L’Hôtel de la Cupula un peu en surplomb de Copacabana, puis, après une grimpette de 150m (qui compte à près de 4000m d’altitude…) le Calvario, vous font contempler la petite ville languide au soleil.
S’y croisent les grands voyageurs du monde (beaucoup de français…), les routards de tous poils, sollicités par les agences, les restos, les compagnies de bus qui pullulent calle 6 de Junio. L’ambiance est excitante.
Un but pour tous: la Isla del Sol, plus rarement la Isla de la Luna, plus petite et qui n’apporte pas de plus-value.
Le bon tempo, c’est départ le matin à 8:30 pour 2 heures à petite vitesse vers le port du nord, puis traversée de l’ile (12km) par le chemin des crêtes qui ménage une vue superbe de tous les côtés. On est bluffé de ce que l’on voit: une ile aride, couleur ocre/beige creusée de petites criques aux plages blanches et aux eaux turquoises.

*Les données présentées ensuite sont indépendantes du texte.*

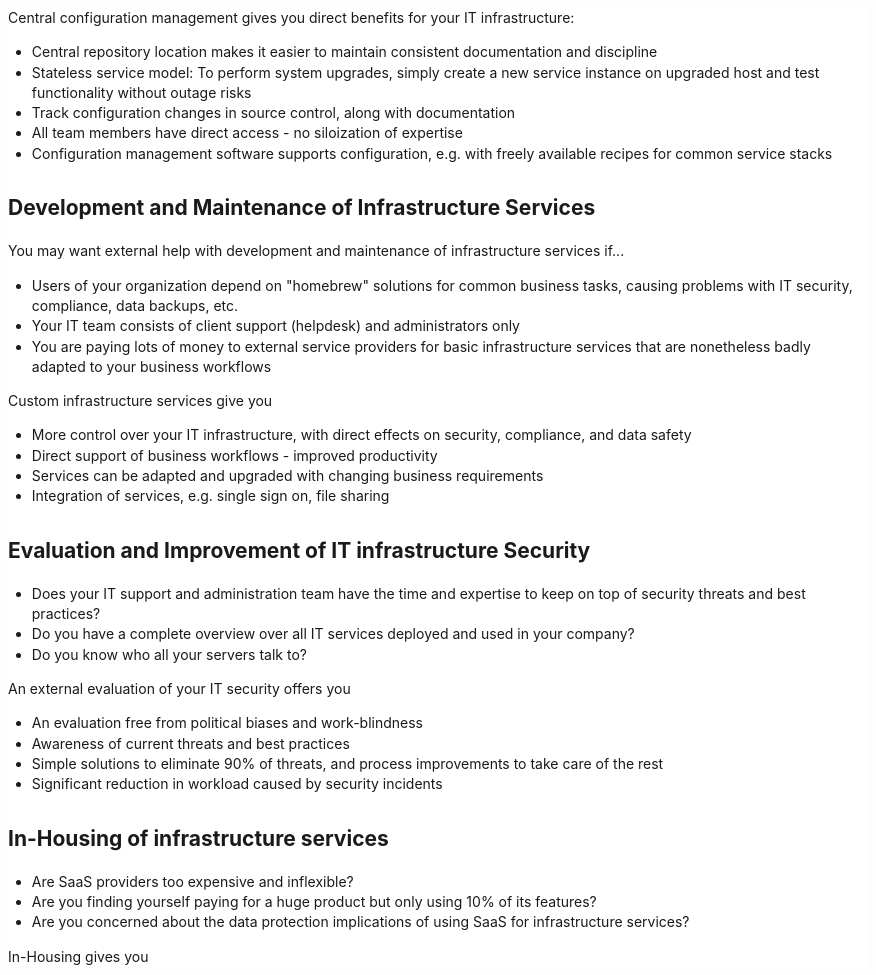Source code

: Central configuration management gives you direct benefits for your IT infrastructure:

* Central repository location makes it easier to maintain consistent documentation and discipline
* Stateless service model: To perform system upgrades, simply create a new service instance on upgraded host and test functionality without outage risks
* Track configuration changes in source control, along with documentation
* All team members have direct access - no siloization of expertise
* Configuration management software supports configuration, e.g. with freely available recipes for common service stacks

## Development and Maintenance of Infrastructure Services <a href="#infra_services" name="infra_services"></a>

You may want external help with development and maintenance of infrastructure services if...

* Users of your organization depend on "homebrew" solutions for common business tasks, causing problems with IT security, compliance, data backups, etc.
* Your IT team consists of client support (helpdesk) and administrators only
* You are paying lots of money to external service providers for basic infrastructure services that are nonetheless badly adapted to your business workflows

Custom infrastructure services give you

* More control over your IT infrastructure, with direct effects on security, compliance, and data safety
* Direct support of business workflows - improved productivity
* Services can be adapted and upgraded with changing business requirements
* Integration of services, e.g. single sign on, file sharing

## Evaluation and Improvement of IT infrastructure Security <a href="#security" name="security"></a>

* Does your IT support and administration team have the time and expertise to keep on top of security threats and best practices?
* Do you have a complete overview over all IT services deployed and used in your company?
* Do you know who all your servers talk to?

An external evaluation of your IT security offers you

* An evaluation free from political biases and work-blindness
* Awareness of current threats and best practices
* Simple solutions to eliminate 90% of threats, and process improvements to take care of the rest
* Significant reduction in workload caused by security incidents

## In-Housing of infrastructure services <a href="#inhousing" name="inhousing"></a>

* Are SaaS providers too expensive and inflexible?
* Are you finding yourself paying for a huge product but only using 10% of its features?
* Are you concerned about the data protection implications of using SaaS for infrastructure services?

In-Housing gives you
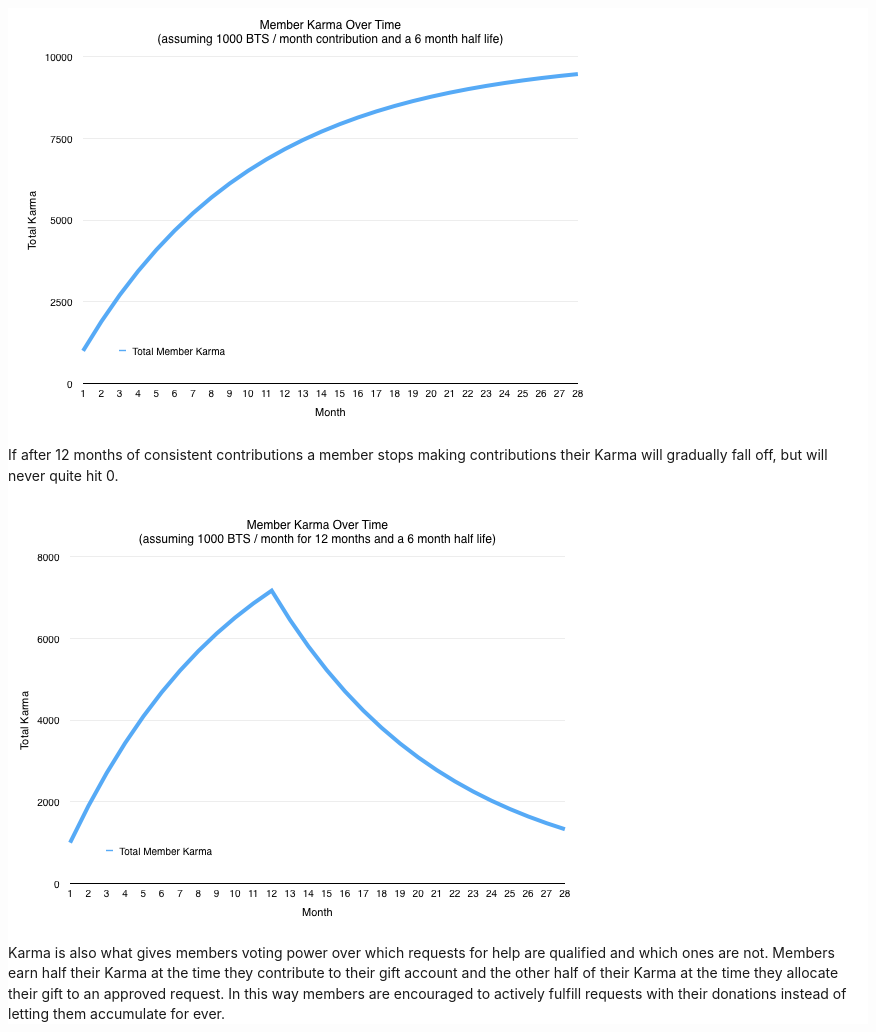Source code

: ![Karma over time](bsip-0009/karma.png)

If after 12 months of consistent contributions a member stops making
contributions their Karma will gradually fall off, but will never quite hit 0.

![Karma over time with exit after 6 months](bsip-0009/karma-exit.png)

Karma is also what gives members voting power over which requests for help are
qualified and which ones are not. Members earn half their Karma at the time
they contribute to their gift account and the other half of their Karma at the
time they allocate their gift to an approved request. In this way members are
encouraged to actively fulfill requests with their donations instead of letting
them accumulate for ever.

Ici? En plein milieu de la Cordillère des Andes? Je ne l’imaginais pas… et ne me sentirais pas dépaysé sur le papier sans ce sentiment profond d’être ici justement, entre le ciel et la terre, sur ce lac dont nous avons si souvent moqué le nom, ado et même beaucoup plus tard…
Et puis après une bonne nuit calme on ne rate pas le lever du soleil sur la cordillère avant de rentrer à Copacabana.
Alors, c’est le bus pour La Paz qui devra passer un bac sur un rétrécissement du lac. Moment fort.